Log
何かを作り始めると、記録が先か、作業が先か、という問いにぶつかる。EdenCodeの場合、答えは明快だった。器を先に作る。
日誌が1本、2本と増えていくうちに「あのファイルどこだっけ」という状況を避けたい。さらに、この記録はただの個人メモではなく、クラリスへの引き継ぎ情報も兼ねている。整理されていなければ意味がない。この日は、そのためのログシステムの設計に時間を使った。
設計の核心は、日付フォルダで管理するというルールだ。
ルートに index.html をひとつ置く。それがログの一覧ページになる。個々のログは YYYYMMDD/ というフォルダの中に入れる。画像など関連ファイルも同じフォルダに置く。
この構造の良さは、新しいログを追加するときの手順が毎回同じになることだ。日付フォルダを作り、HTMLと画像をそこに入れ、index.html のカードに1行追記する。それだけ。
「次に何をするか迷わない」というのが、継続できるシステムの条件だと思っている。
フォルダ構成を決めた後、実際に index.html から各ログへのリンクを修正する作業があった。

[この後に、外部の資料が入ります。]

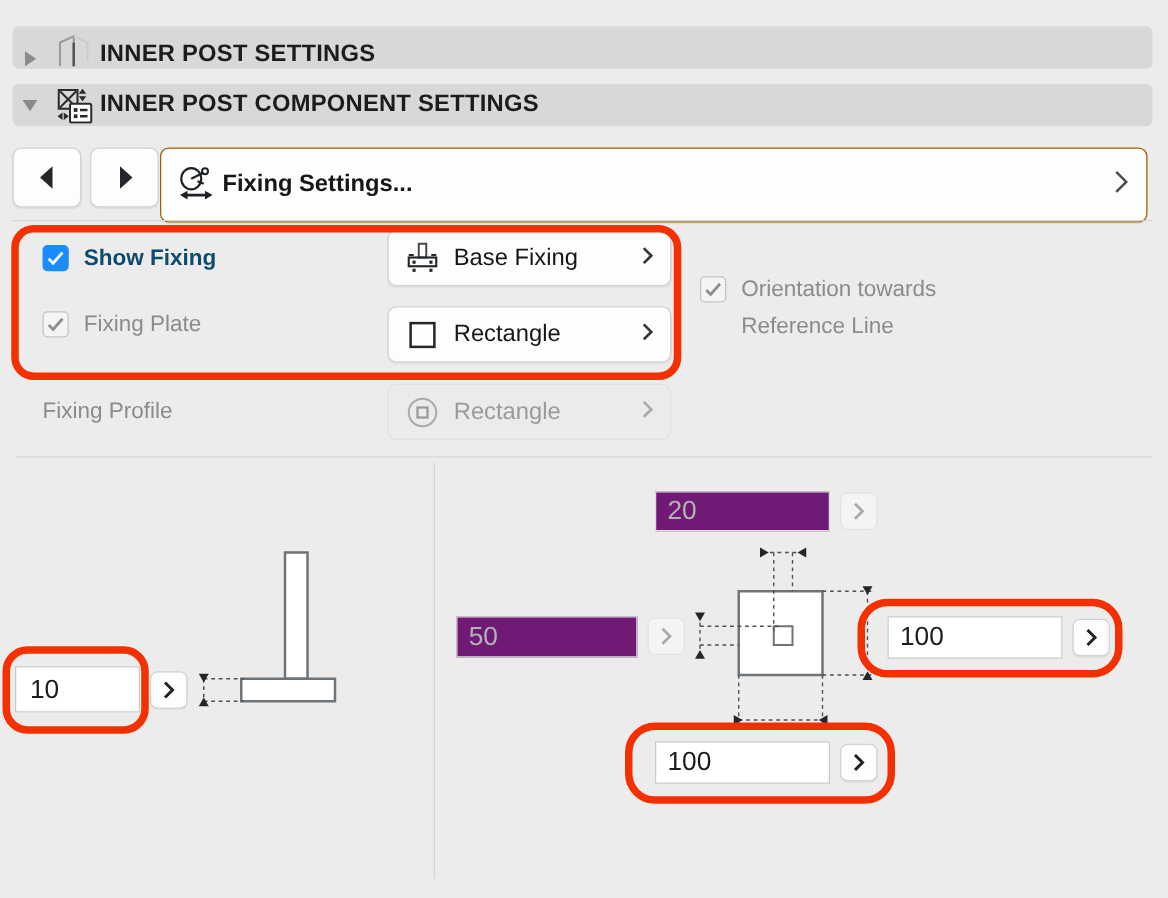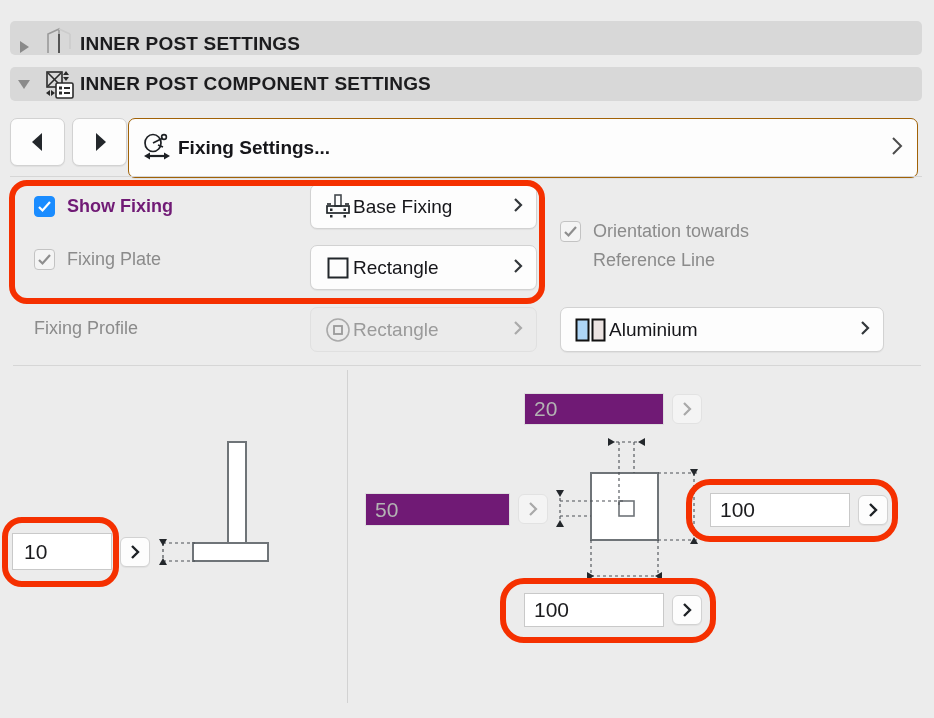"Show Fixing" .chk-label.strong { color: #701a75 -> #0c4a6e }
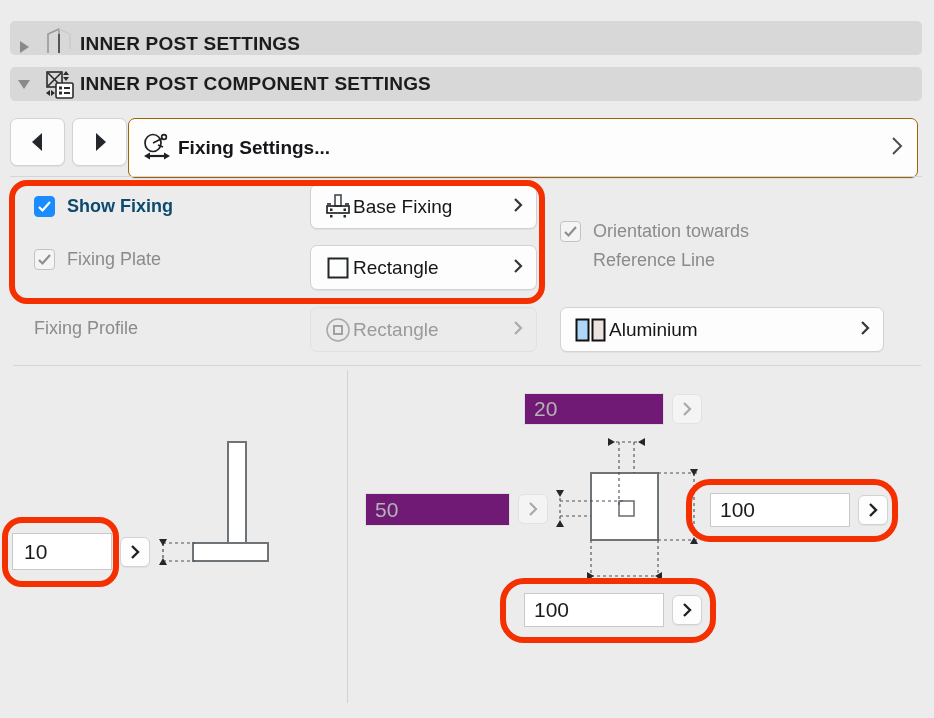"Base Fixing" .combo-label { margin-left: none -> 10px }
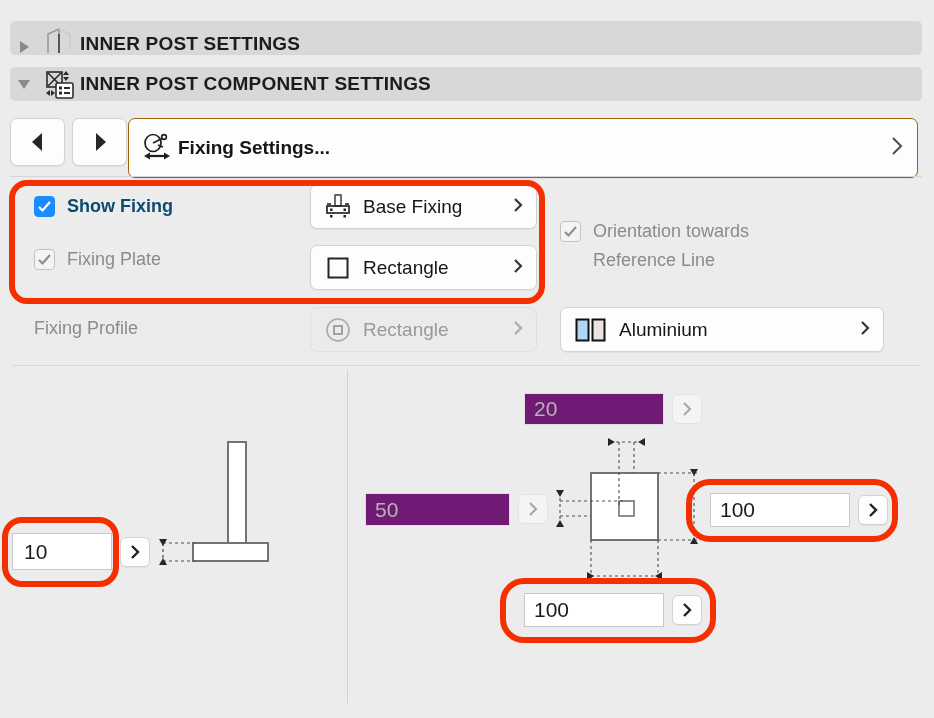"Aluminium" div.combo { html: <div> <div> <svg> <rect></rect> <rect></rect> </svg> </div> <span>Aluminium</span> <span> <svg> <polyline></polyline> </svg> </span> </div> -> none }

それまでログファイルはルートに並んでいたので、リンクは href="20260315_ai_npc_ue5.html" と書かれていた。日付フォルダに移動した後は、href="20260315/20260315_ai_npc_ue5.html" に変える必要がある。
ひとつ気づいたことがある。ログHTML内の画像パスは変更しなくてよい。画像はログHTMLと同じフォルダに置かれているので、相対パスで src="bp_screenshot.png" のまま動く。変えるのは index.html 側のリンクだけだ。
小さな発見だが、こういう「変えなくていいもの」を把握しておくと、後で迷わなくなる。
このログシステムを設計しながら意識していたのは、「0から世界ができていく過程」をメイキングとして残すという目的だ。単なる作業メモではない。
クラリスとのセッションは毎回新鮮スタートになる。だからHTMLログは、次のセッションで「どこまで何をやったか」をクラリスが把握するための情報源でもある。ファイルが散らばっていたら、この目的が果たせない。
EdenCodeの実験記録を残すためのログシステムを設計・構築した。日付フォルダで管理するシンプルな構成を選んだ理由は、「次に何をするか迷わない」を最優先にしたからだ。新しいログを追加する手順が毎回同じになることで、記録を続ける心理的コストが下がる。器が整って、旅の記録が始まった。